Section 53a of Norway's anti-circumvention law states that the provisions shall not "hinder private users in gaining access to legally acquired works on that which is generally understood as relevant playback equipment," while Finland's law expressly permits circumvention for non-infringing uses of lawfully acquired copies.  The failure to include such a provision under Bill C-61 is a striking failure that must be remedied.


  1. Cash Cows
    As many people have noted. You purchase the media, but you’re restricted on how it is used. Therefore, DRM and DMCA laws force the user to purchase a license instead of a product. In that you pay x amount of dollars for the right to use the media. In some cases, there are some very expensive licenses.

    The fact that we already pay a levy in order to backup and/or re-arrange the media should be enough. The problem with C-61 and others like it is there’s no return on investment for the consumer, which would lead to lower sales of a DVD or CD.

  2. R. Bassett Jr. says:

    Very Important
    This issue that you have mentioned stands as one of the most important of the entire list of issues with the bill.

    It seems we are working vey hard to create laws that will enable us to live in a “corporate police state”.

    I don’t know about you, but I am damned certain that is not why my family fought in WWI and WWII to defend the freedoms of this nation of ours.

    Protecting copyrighted material from infingment is not the same thing as artificially controlling the world markets – on any commodity.

  3. Owners are criminals
    I just don\’t understand why the Government of Canada wants to make it a crime for Canadians to play their legally purchased DVDs on computers running the Linux operating system?

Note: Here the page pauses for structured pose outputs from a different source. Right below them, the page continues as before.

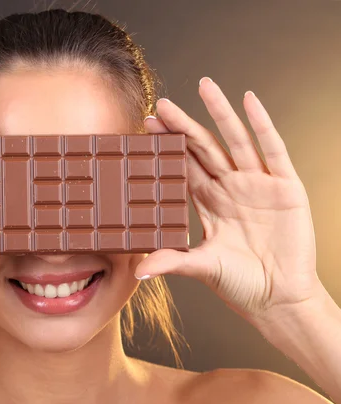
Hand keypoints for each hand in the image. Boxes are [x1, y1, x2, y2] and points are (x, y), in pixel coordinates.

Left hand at [135, 77, 322, 320]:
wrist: (279, 298)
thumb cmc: (241, 282)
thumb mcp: (202, 266)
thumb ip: (171, 261)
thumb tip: (137, 271)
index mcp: (209, 201)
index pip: (184, 166)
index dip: (167, 146)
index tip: (146, 126)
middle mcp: (230, 187)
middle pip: (203, 148)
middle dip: (182, 125)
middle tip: (160, 104)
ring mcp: (257, 184)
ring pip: (235, 140)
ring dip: (220, 112)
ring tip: (204, 85)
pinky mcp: (285, 187)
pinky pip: (273, 149)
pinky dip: (262, 124)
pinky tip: (250, 101)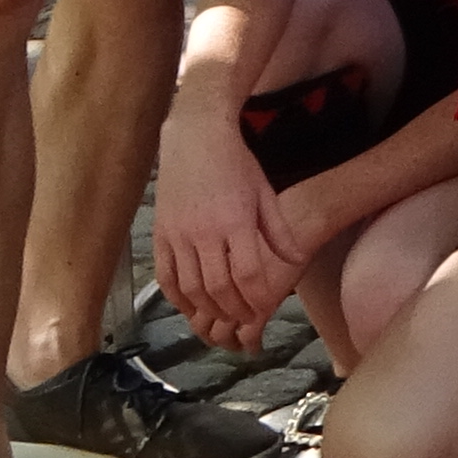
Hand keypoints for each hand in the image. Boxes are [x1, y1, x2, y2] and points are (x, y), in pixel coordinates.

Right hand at [150, 100, 307, 356]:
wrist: (196, 136)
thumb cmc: (236, 163)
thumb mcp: (265, 192)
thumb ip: (279, 230)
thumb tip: (296, 259)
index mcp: (236, 222)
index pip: (247, 275)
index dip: (256, 299)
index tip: (262, 310)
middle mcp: (205, 232)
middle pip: (218, 288)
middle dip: (233, 310)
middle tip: (242, 320)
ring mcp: (179, 234)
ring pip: (190, 287)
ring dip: (206, 309)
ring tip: (219, 316)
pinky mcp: (161, 233)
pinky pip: (166, 275)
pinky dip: (176, 297)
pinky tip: (188, 306)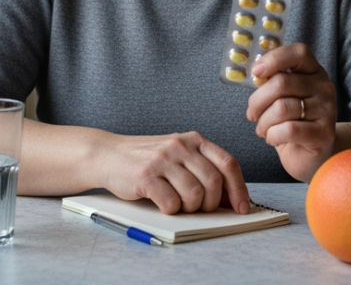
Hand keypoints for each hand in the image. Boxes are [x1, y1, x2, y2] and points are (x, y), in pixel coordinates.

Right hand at [93, 131, 251, 214]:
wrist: (107, 154)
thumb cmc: (148, 160)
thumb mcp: (179, 157)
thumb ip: (203, 171)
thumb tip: (231, 200)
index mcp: (194, 140)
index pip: (228, 163)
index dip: (239, 189)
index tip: (242, 208)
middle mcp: (181, 146)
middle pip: (213, 182)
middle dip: (211, 204)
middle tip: (200, 209)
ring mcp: (163, 159)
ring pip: (194, 194)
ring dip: (190, 209)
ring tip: (179, 205)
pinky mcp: (146, 176)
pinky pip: (171, 203)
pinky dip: (171, 210)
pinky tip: (163, 204)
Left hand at [245, 43, 337, 181]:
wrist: (311, 155)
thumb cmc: (292, 121)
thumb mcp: (283, 97)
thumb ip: (272, 81)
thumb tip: (254, 72)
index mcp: (314, 71)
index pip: (298, 53)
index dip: (274, 59)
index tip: (256, 72)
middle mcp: (324, 87)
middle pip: (282, 83)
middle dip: (257, 100)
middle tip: (252, 113)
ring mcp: (327, 110)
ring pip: (282, 108)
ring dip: (263, 122)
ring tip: (262, 129)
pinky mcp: (324, 133)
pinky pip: (289, 130)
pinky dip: (272, 135)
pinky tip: (272, 138)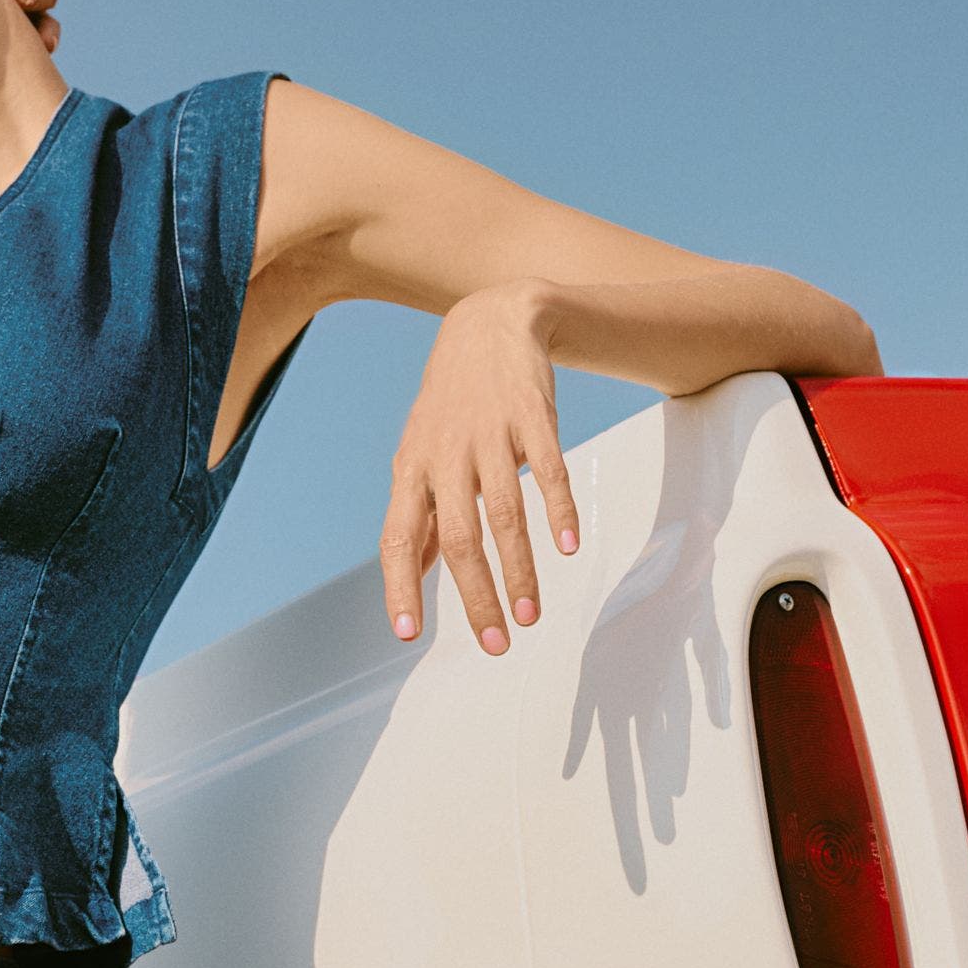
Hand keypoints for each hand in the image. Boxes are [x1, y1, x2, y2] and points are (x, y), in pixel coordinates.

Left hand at [380, 284, 579, 654]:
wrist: (490, 323)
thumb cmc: (451, 404)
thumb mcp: (422, 455)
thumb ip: (424, 514)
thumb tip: (416, 574)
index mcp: (411, 470)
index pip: (399, 537)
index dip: (401, 585)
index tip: (408, 633)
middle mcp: (445, 456)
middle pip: (459, 538)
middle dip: (476, 597)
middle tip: (496, 644)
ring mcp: (489, 436)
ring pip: (503, 515)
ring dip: (519, 570)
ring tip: (532, 616)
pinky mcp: (533, 417)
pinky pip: (548, 472)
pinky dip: (559, 511)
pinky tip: (569, 547)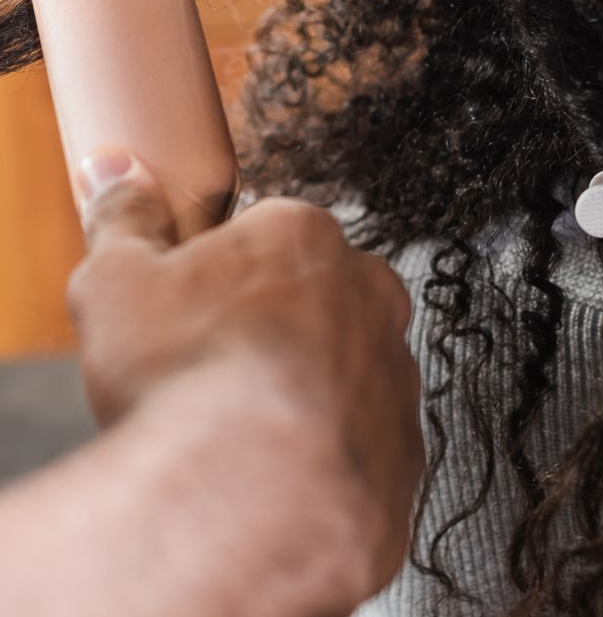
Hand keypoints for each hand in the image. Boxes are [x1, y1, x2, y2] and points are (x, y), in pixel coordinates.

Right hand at [67, 148, 423, 615]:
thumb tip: (120, 177)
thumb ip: (124, 221)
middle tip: (216, 372)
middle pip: (320, 298)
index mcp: (302, 237)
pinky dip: (326, 461)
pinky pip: (365, 448)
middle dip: (277, 328)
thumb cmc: (182, 383)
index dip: (223, 277)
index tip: (190, 312)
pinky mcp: (405, 456)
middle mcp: (368, 295)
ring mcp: (396, 377)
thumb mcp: (115, 282)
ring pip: (348, 372)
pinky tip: (277, 481)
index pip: (268, 237)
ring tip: (241, 436)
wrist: (240, 507)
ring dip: (307, 395)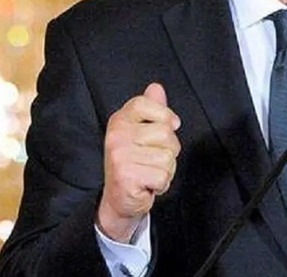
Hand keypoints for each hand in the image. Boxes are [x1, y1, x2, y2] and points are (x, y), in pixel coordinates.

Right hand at [97, 82, 181, 242]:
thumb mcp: (141, 132)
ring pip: (167, 157)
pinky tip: (148, 185)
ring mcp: (120, 156)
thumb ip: (152, 109)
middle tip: (152, 159)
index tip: (170, 125)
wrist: (119, 199)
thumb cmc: (134, 163)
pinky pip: (162, 176)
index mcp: (119, 120)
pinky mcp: (126, 177)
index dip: (164, 114)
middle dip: (169, 150)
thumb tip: (156, 87)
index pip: (144, 103)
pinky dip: (161, 184)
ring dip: (166, 170)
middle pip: (165, 133)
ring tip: (150, 172)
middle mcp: (116, 135)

    As I understand it, if I simply *play* my DVDs on my computer (running Ubuntu Linux) – NOT copy them – I\’m guilty of copyright infringement and liable to a $20,000 fine for each DVD I playback!!

    I have to ask the Honourable Jim Prentice – and Hollywood for that matter – why it matters so much which operating systems people use to playback their DVDs? In my opinion copyright holders should be the last group to complain about consumers going out and buying their products.

  4. Nathan S. says:

    It’s all about money
    That’s basically what this bill is all about, insuring that these copyright conglomerates get as much money out of the populace as possible. The funny thing is if this law does get passed, I can definitely see LESS people going out and buy media based products, simply because they don’t like the idea of being told what they can and can’t do with it, which will most likely lead to a good number of businesses that survive on media having to close up shop and move out. And due to Jim P’s infinite wisdom, he’ll still blame the loss on piracy.

  5. Anonymous says:

    Re:Owners are criminals
    Most of the time, the big label compagny thinks that they sell a liscence to use a media… not a copy of the media… that’s why the “Honorable” Prentice wants to introduce this law(well that and the fact that he’s paided by *AA to do so)…

  6. John Jarvis says:

    Playing DVDs on Linux
    B. Winter: yes, that’s my understanding as well. I tried explain that to my MP (Poilievre) a few days ago, but his eyes just glazed over.